**YOUR GOAL**
Go through the records below from the first line and print each one exactly, stopping after the line that contains "Books And More". Do not print pictures or anything past that line.

== == ==

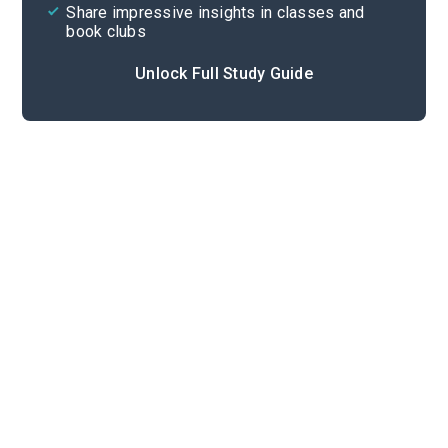
Share impressive insights in classes and
book clubs
Unlock Full Study Guide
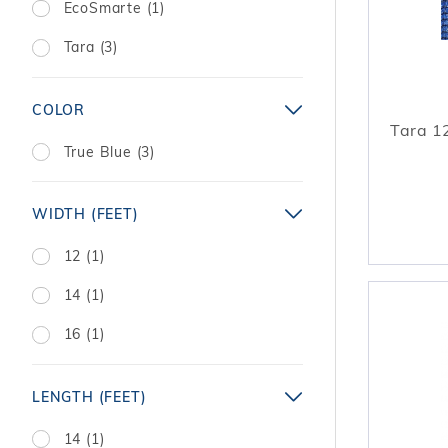
EcoSmarte (1)
Tara (3)
COLOR
Tara 12
True Blue (3)
WIDTH (FEET)
12 (1)
14 (1)
16 (1)
LENGTH (FEET)
14 (1)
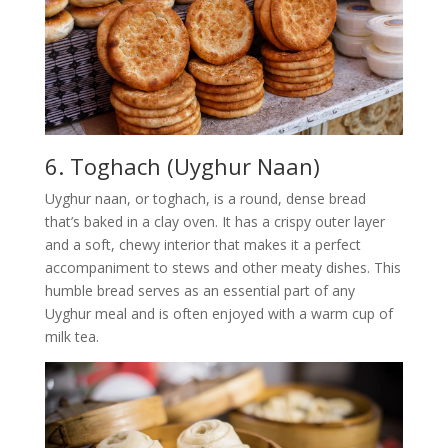
6. Toghach (Uyghur Naan)
Uyghur naan, or toghach, is a round, dense bread
that’s baked in a clay oven. It has a crispy outer layer
and a soft, chewy interior that makes it a perfect
accompaniment to stews and other meaty dishes. This
humble bread serves as an essential part of any
Uyghur meal and is often enjoyed with a warm cup of
milk tea.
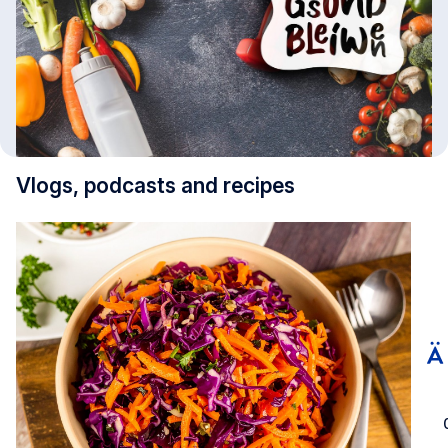
Vlogs, podcasts and recipes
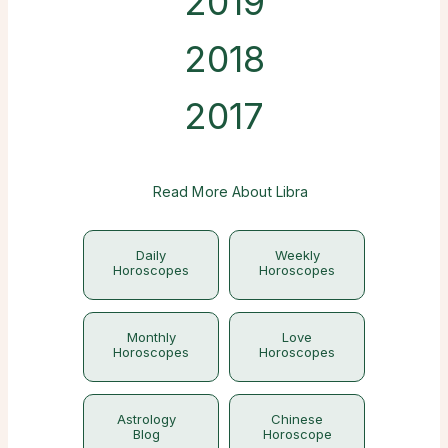
2019
2018
2017
Read More About Libra
Daily
Weekly
Horoscopes
Horoscopes
Monthly
Love
Horoscopes
Horoscopes
Astrology
Chinese
Blog
Horoscope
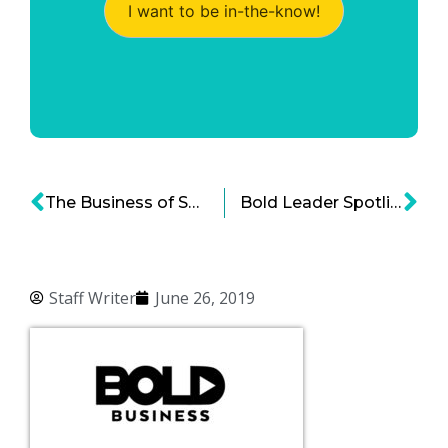
I want to be in-the-know!
The Business of Saving Online Shoppers Money Is Booming
Bold Leader Spotlight: Bill McDermott, CEO of SAP SE
Staff Writer
June 26, 2019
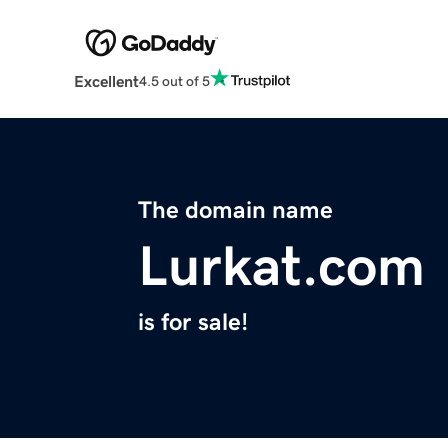
Excellent
4.5 out of 5
The domain name
Lurkat.com
is for sale!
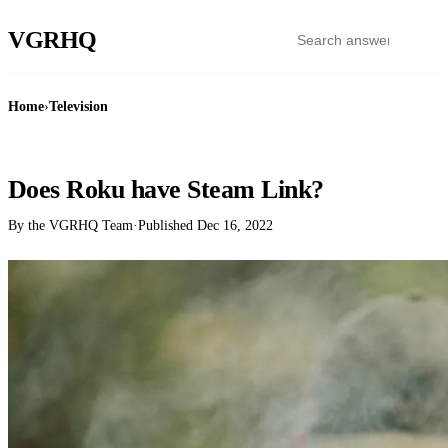
VGR
HQ
Home
›
Television
TELEVISION
Does Roku have Steam Link?
By the VGRHQ Team
·
Published
Dec 16, 2022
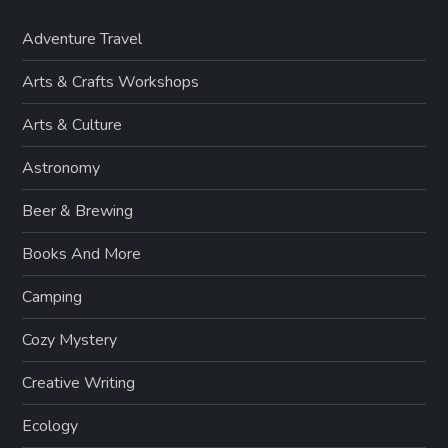
Adventure Travel
Arts & Crafts Workshops
Arts & Culture
Astronomy
Beer & Brewing
Books And More
Camping
Cozy Mystery
Creative Writing
Ecology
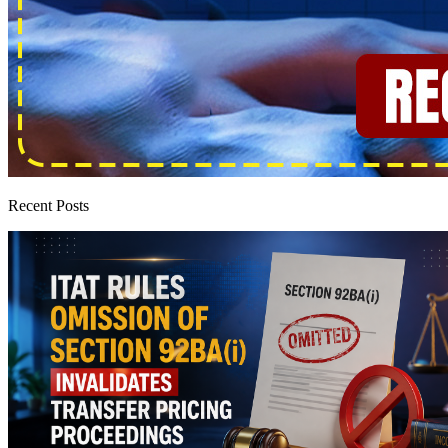
Recent Posts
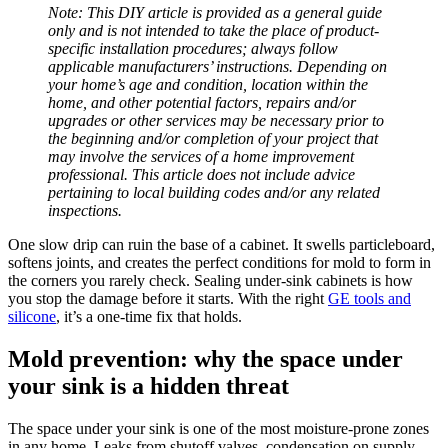
Note: This DIY article is provided as a general guide
only and is not intended to take the place of product-
specific installation procedures; always follow
applicable manufacturers’ instructions. Depending on
your home’s age and condition, location within the
home, and other potential factors, repairs and/or
upgrades or other services may be necessary prior to
the beginning and/or completion of your project that
may involve the services of a home improvement
professional. This article does not include advice
pertaining to local building codes and/or any related
inspections.
One slow drip can ruin the base of a cabinet. It swells particleboard,
softens joints, and creates the perfect conditions for mold to form in
the corners you rarely check. Sealing under-sink cabinets is how
you stop the damage before it starts. With the right
GE tools and
silicone
, it’s a one-time fix that holds.
Mold prevention: why the space under
your sink is a hidden threat
The space under your sink is one of the most moisture-prone zones
in any home. Leaks from shutoff valves, condensation on supply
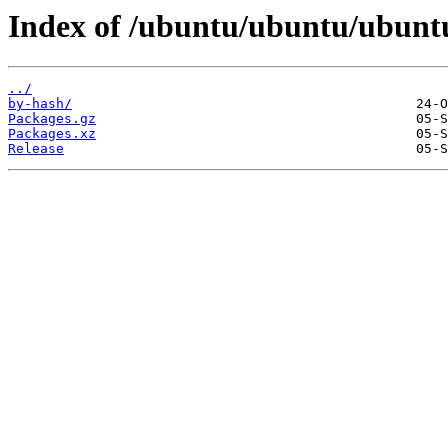
Index of /ubuntu/ubuntu/ubuntu
../
by-hash/
Packages.gz
Packages.xz
Release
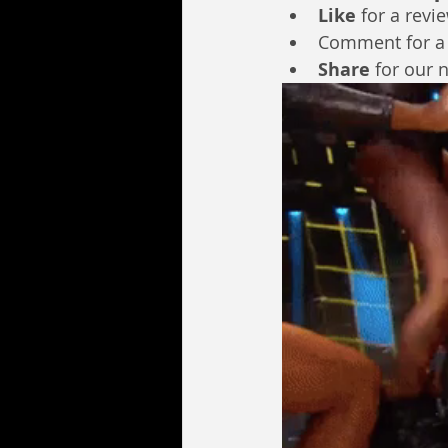
Like
 for a revi
Comment for a
Share
 for our 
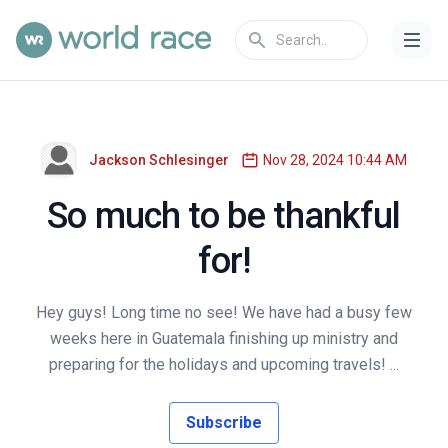
Jackson Schlesinger
Nov 28, 2024 10:44 AM
So much to be thankful
for!
Hey guys! Long time no see! We have had a busy few
weeks here in Guatemala finishing up ministry and
preparing for the holidays and upcoming travels! ...
Subscribe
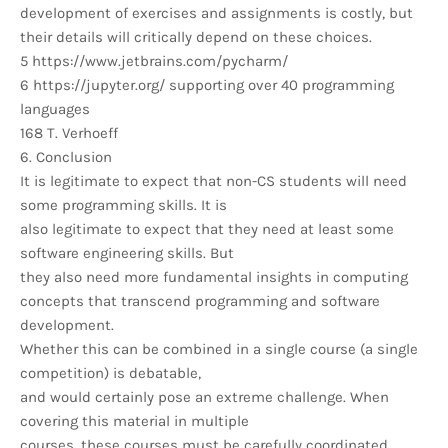
development of exercises and assignments is costly, but
their details will critically depend on these choices.
5 https://www.jetbrains.com/pycharm/
6 https://jupyter.org/ supporting over 40 programming
languages
168 T. Verhoeff
6. Conclusion
It is legitimate to expect that non-CS students will need
some programming skills. It is
also legitimate to expect that they need at least some
software engineering skills. But
they also need more fundamental insights in computing
concepts that transcend programming and software
development.
Whether this can be combined in a single course (a single
competition) is debatable,
and would certainly pose an extreme challenge. When
covering this material in multiple
courses, these courses must be carefully coordinated.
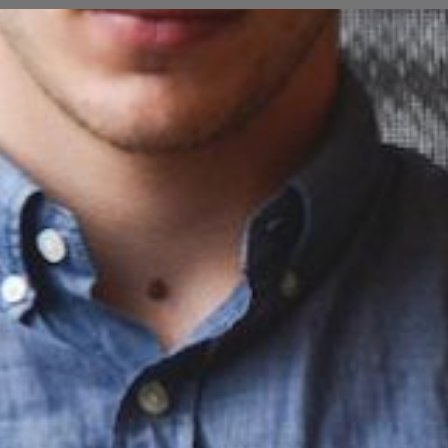
Opening
https://cguru.co.in/web-stories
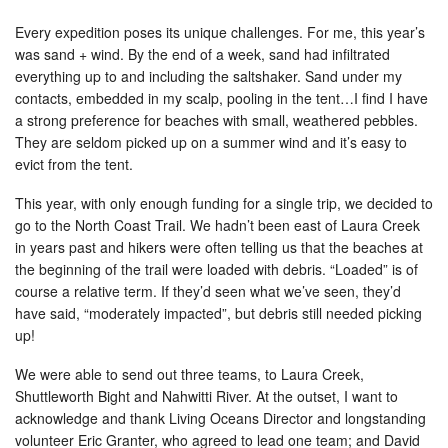
Every expedition poses its unique challenges. For me, this year’s
was sand + wind. By the end of a week, sand had infiltrated
everything up to and including the saltshaker. Sand under my
contacts, embedded in my scalp, pooling in the tent…I find I have
a strong preference for beaches with small, weathered pebbles.
They are seldom picked up on a summer wind and it’s easy to
evict from the tent.
This year, with only enough funding for a single trip, we decided to
go to the North Coast Trail. We hadn’t been east of Laura Creek
in years past and hikers were often telling us that the beaches at
the beginning of the trail were loaded with debris. “Loaded” is of
course a relative term. If they’d seen what we’ve seen, they’d
have said, “moderately impacted”, but debris still needed picking
up!
We were able to send out three teams, to Laura Creek,
Shuttleworth Bight and Nahwitti River. At the outset, I want to
acknowledge and thank Living Oceans Director and longstanding
volunteer Eric Granter, who agreed to lead one team; and David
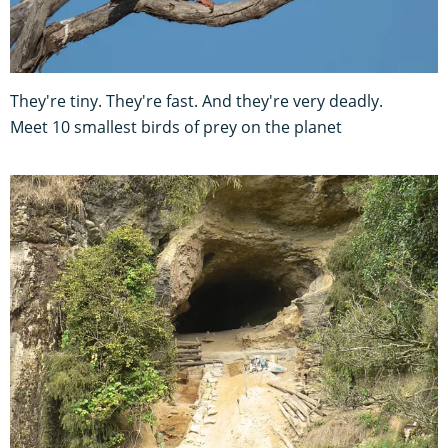
They're tiny. They're fast. And they're very deadly.
Meet 10 smallest birds of prey on the planet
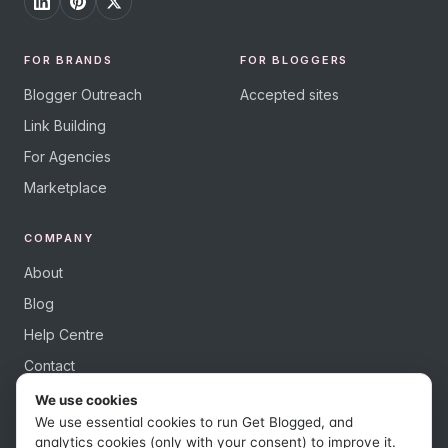
FOR BRANDS
FOR BLOGGERS
Blogger Outreach
Accepted sites
Link Building
For Agencies
Marketplace
COMPANY
About
Blog
Help Centre
Contact
We use cookies
We use essential cookies to run Get Blogged, and
analytics cookies (only with your consent) to improve it.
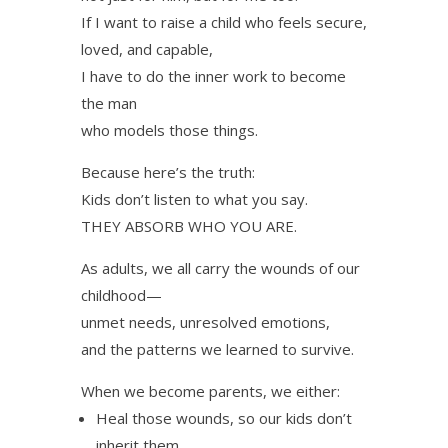
If I want to raise a child who feels secure,
loved, and capable,
I have to do the inner work to become
the man
who models those things.
Because here’s the truth:
Kids don’t listen to what you say.
THEY ABSORB WHO YOU ARE.
As adults, we all carry the wounds of our
childhood—
unmet needs, unresolved emotions,
and the patterns we learned to survive.
When we become parents, we either:
Heal those wounds, so our kids don’t
inherit them.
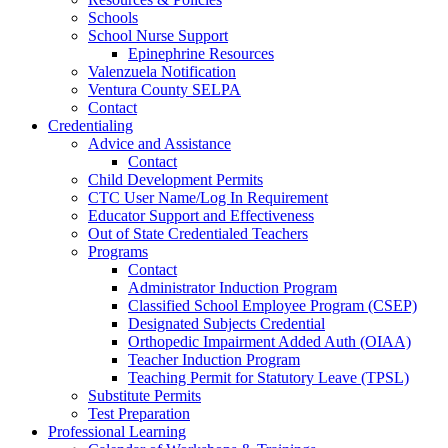
Schools
School Nurse Support
Epinephrine Resources
Valenzuela Notification
Ventura County SELPA
Contact
Credentialing
Advice and Assistance
Contact
Child Development Permits
CTC User Name/Log In Requirement
Educator Support and Effectiveness
Out of State Credentialed Teachers
Programs
Contact
Administrator Induction Program
Classified School Employee Program (CSEP)
Designated Subjects Credential
Orthopedic Impairment Added Auth (OIAA)
Teacher Induction Program
Teaching Permit for Statutory Leave (TPSL)
Substitute Permits
Test Preparation
Professional Learning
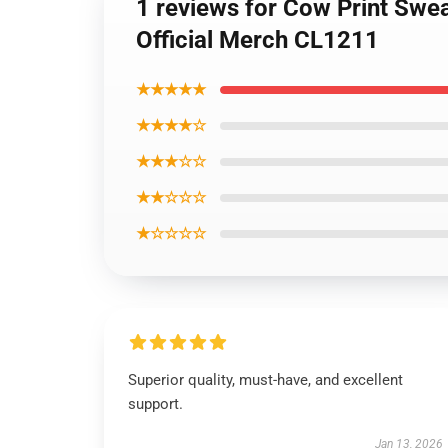
1 reviews for Cow Print Swea
Official Merch CL1211
★★★★★
★★★★☆
★★★☆☆
★★☆☆☆
★☆☆☆☆
Superior quality, must-have, and excellent
support.
Jan 13, 2026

== == ==

**OUTPUT**
Share impressive insights in classes and
book clubs
Unlock Full Study Guide
EcoSmarte (1)
Tara (3)
COLOR
Tara 12
True Blue (3)
WIDTH (FEET)
12 (1)
14 (1)
16 (1)
LENGTH (FEET)
14 (1)
6. Toghach (Uyghur Naan)
Uyghur naan, or toghach, is a round, dense bread
that’s baked in a clay oven. It has a crispy outer layer
and a soft, chewy interior that makes it a perfect
accompaniment to stews and other meaty dishes. This
humble bread serves as an essential part of any
Uyghur meal and is often enjoyed with a warm cup of
milk tea.
Vlogs, podcasts and recipes
2019
2018
2017
Read More About Libra
Daily
Weekly
Horoscopes
Horoscopes
Monthly
Love
Horoscopes
Horoscopes
Astrology
Chinese
Blog
Horoscope
I want to be in-the-know!
The Business of Saving Online Shoppers Money Is Booming
Bold Leader Spotlight: Bill McDermott, CEO of SAP SE
Staff Writer
June 26, 2019
Excellent
4.5 out of 5
The domain name
Lurkat.com
is for sale!
VGR
HQ
Home
›
Television
TELEVISION
Does Roku have Steam Link?
By the VGRHQ Team
·
Published
Dec 16, 2022
Adventure Travel
Arts & Crafts Workshops
Arts & Culture
Astronomy
Beer & Brewing
Books And More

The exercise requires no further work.